> _ASSIGNMENT_:
Write out the entries below exactly as they stand. Skip every image.

(Before-and-after object states)
☆ ☆ ☆ ☆
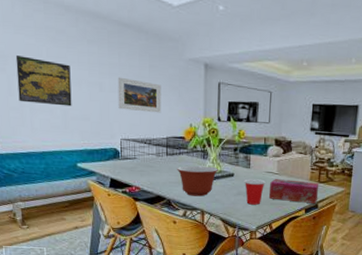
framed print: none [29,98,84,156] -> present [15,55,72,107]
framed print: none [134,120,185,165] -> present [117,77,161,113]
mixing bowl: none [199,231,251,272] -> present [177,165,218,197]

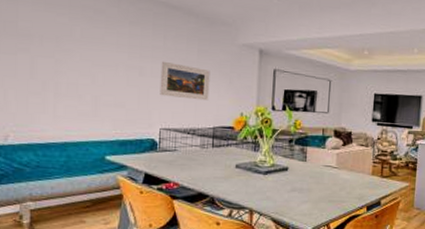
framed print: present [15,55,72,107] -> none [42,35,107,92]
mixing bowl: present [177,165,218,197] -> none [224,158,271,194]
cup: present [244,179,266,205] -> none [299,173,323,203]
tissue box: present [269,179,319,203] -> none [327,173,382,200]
☆ ☆ ☆ ☆
> _EXERCISE ANSWER_:
framed print: none [29,98,84,156] -> present [15,55,72,107]
framed print: none [134,120,185,165] -> present [117,77,161,113]
mixing bowl: none [199,231,251,272] -> present [177,165,218,197]

framed print: present [15,55,72,107] -> none [42,35,107,92]
mixing bowl: present [177,165,218,197] -> none [224,158,271,194]
cup: present [244,179,266,205] -> none [299,173,323,203]
tissue box: present [269,179,319,203] -> none [327,173,382,200]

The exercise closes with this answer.